Selain kemenangan Madrid yang menjadi sejarah baru dengan tiga gelar Champion beruntun yang menghebohkan, rencana aksi demo bela Salah adalah yang paling menghebohkan.
Hebohnya justeru karena aksi demo itu terjadi saat masih hangatnya peringatan 20 tahun reformasi, dan kebebasan berekspresi dan menyampaikan pendapat itu kian menjadi lucu-lucuan.
Aksi ini dilakukan sebagai tanggapan atas peristiwa yang terjadi di lapangan sepak bola yang jauh di Eropa sana. Tak satupun pemain asal Indonesia yang turut bermain atau menjadi pemain cadangan dalam laga tersebut. Namun sejumlah orang Indonesia merasa perlu melakukan aksi bela Mohamed Salah yang keluar lapangan lebih awal karena cedera bahu pasca kejadian bersama Sergio Ramos. Entah apa tujuannya yang jelas koordinator aksi mengungkapkan bahwa aksi ini didasarkan atas perasaan persaudaraan sesama umat. Sementara itu, para fans Liverpool yang tergabung dalam BIGREDS tidak terlibat dalam aksi ini.
Di Negara ini, aksi-aksi dengan tajuk “Bela” sedang menjamur. Basis aksinya adalah perasaan primordialisme. Aksi bela ini pun tidak hanya terkait dengan kejadian di tanah air tetapi menembus jarak yang bahkan sulit ditempu oleh para peserta aksi itu sendiri. Selain aksi Bela Salah, yang sudah sering kita dengarkan adalah aksi Bela Palestina.
Kalau aksi bela Salah menjadi lucu-lucuan saja oleh sebagian bangsa ini, aksi Bela Palestina menyangkut persoalan yang serius: tentang kemanusiaan. Akan tetapi kedua aksi itu tidak berbeda dari aspek basis atau alasan diadakannya aksi tersebut. Alasan primordial.
Meskipun Aksi Bela Palestina terkait dengan persoalan kemanusiaan, tetapi para peserta aksi melakukannya karena alasan primordial, SARA khususnya kesamaan agama. Meskipun di Palestina bukan hanya satu agama seperti para pelaku aksi, namun yang dilihat oleh para pelaku aksi adalah sesama saudaranya dalam satu agama sedang menjadi korban konflik Palestina dan Israel.
Hal ini jelas sekali ketika persoalan kemanusiaan di berbagai daerah di Indonesia tidak membuat para penyuka aksi “Bela-Bela” tersebut turun ke jalan menyerukan penyelesaian masalah HAM. Papua misalnya sudah puluhan tahun lamanya didera masalah kemanusiaan yang serius.
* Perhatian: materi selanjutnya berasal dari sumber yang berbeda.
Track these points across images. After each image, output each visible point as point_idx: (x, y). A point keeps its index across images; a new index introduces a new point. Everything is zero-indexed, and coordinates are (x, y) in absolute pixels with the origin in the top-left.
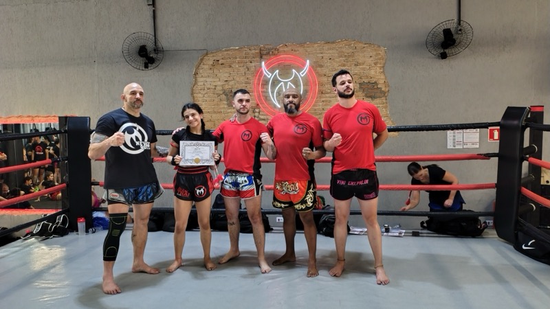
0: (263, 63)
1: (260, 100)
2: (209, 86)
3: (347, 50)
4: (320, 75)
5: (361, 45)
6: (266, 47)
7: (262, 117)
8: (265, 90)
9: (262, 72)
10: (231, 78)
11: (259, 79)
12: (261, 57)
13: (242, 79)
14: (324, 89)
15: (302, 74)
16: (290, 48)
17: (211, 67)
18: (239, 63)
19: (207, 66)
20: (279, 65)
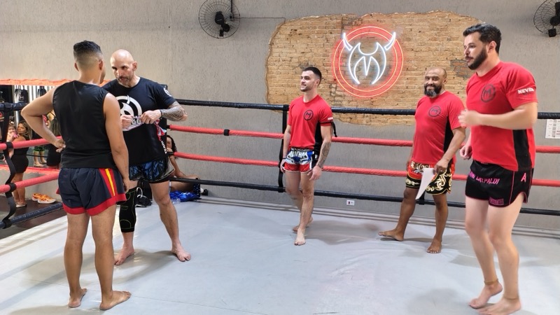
1: (338, 74)
2: (284, 58)
3: (440, 23)
4: (406, 50)
5: (456, 17)
6: (349, 16)
7: (338, 93)
8: (344, 64)
9: (342, 44)
10: (308, 50)
11: (338, 52)
12: (343, 28)
13: (320, 51)
14: (410, 65)
15: (387, 47)
16: (375, 18)
17: (288, 37)
18: (318, 33)
19: (284, 36)
20: (362, 36)
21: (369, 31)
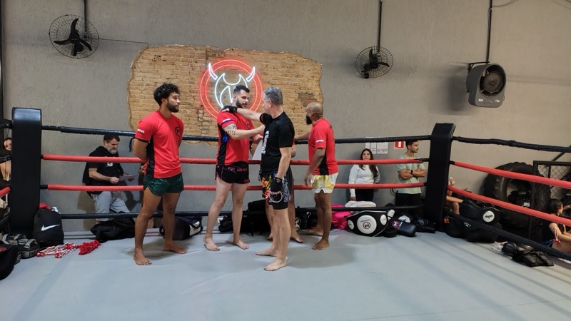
0: (210, 65)
1: (205, 101)
2: (148, 82)
3: (289, 62)
4: (264, 82)
5: (301, 59)
6: (213, 48)
7: (206, 118)
8: (210, 91)
10: (174, 76)
11: (204, 81)
12: (207, 58)
13: (187, 78)
15: (248, 79)
16: (236, 53)
17: (151, 62)
18: (183, 61)
19: (147, 61)
20: (225, 68)
21: (232, 64)
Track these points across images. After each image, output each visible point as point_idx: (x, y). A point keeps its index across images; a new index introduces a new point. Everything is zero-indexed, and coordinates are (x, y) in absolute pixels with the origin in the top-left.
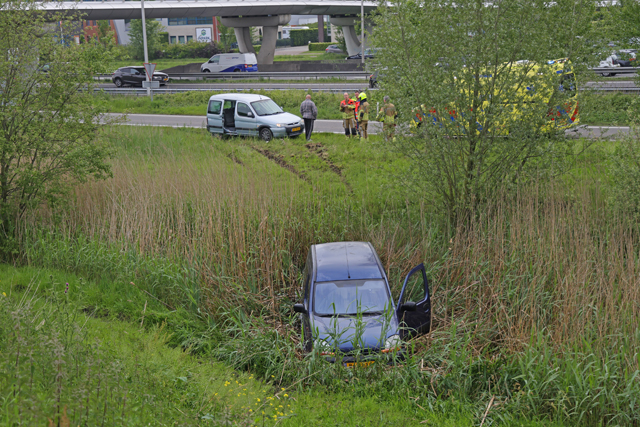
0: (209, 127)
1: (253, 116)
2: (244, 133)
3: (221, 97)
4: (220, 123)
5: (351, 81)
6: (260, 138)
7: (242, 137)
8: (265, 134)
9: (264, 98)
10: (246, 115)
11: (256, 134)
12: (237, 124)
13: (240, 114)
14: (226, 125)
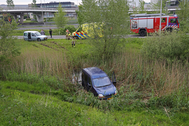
0: (24, 39)
1: (36, 36)
2: (34, 40)
3: (27, 32)
4: (27, 38)
5: (44, 27)
6: (38, 41)
7: (33, 41)
8: (39, 40)
9: (37, 32)
10: (34, 36)
11: (37, 40)
12: (32, 38)
13: (32, 36)
14: (29, 38)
Berbagai kasus pembunuhan masyarakat sipil terus terjadi bahkan hingga saat ini. Proses hukum terhadap para pelaku yang adalah aparat Negara ini tidak berjalan. Bahkan beberapa pelaku kejahatan kemanusiaan itu mendapat promosi jabatan atau kenaikan pangkat sebagai bonus atas tindakan pembunuhan yang dilakukannya.
Karena tidak merasa sebagai saudara dalam agama yang sama, kematian orang Papua sebagai korban pelanggaran HAM tidak melahirkan aksi-aksi serupa dengan aksi Bela Salah atau Bela Palestina yang jauh di sana.
Aksi-aksi ini wajar dalam konteks demokrasi. Para peserta aksi memanfaatkan ruang demokrasi yang ada pasca reformasi untuk menyampaikan pendapat secara bebas di muka umum. Namun, Indonesia pun sedang berhadapan dengan persoalan serius terkait dengan radikalisme hingga aksi-aksi terorisme. Gerakan berbasiskan alasan primordial seperti alasan agama dalam Negara demokrasi adalah petunjuk sekaligus aktus radikalisme itu sendiri. Jika terus dibiarkan berkembang, maka terorisme pun semakin menguat.
Negara ini dituntut untuk segera melawan gerakan radikal dan terorisme itu. Namun bagaimana kita bisa melawannya jika para pengambil kebijakan atau pun para wakil rakyat dan alat Negara sendiri adalah pemicu atau bahkan teroris itu sendiri yang senantiasa menakutkan bagi masyarakat?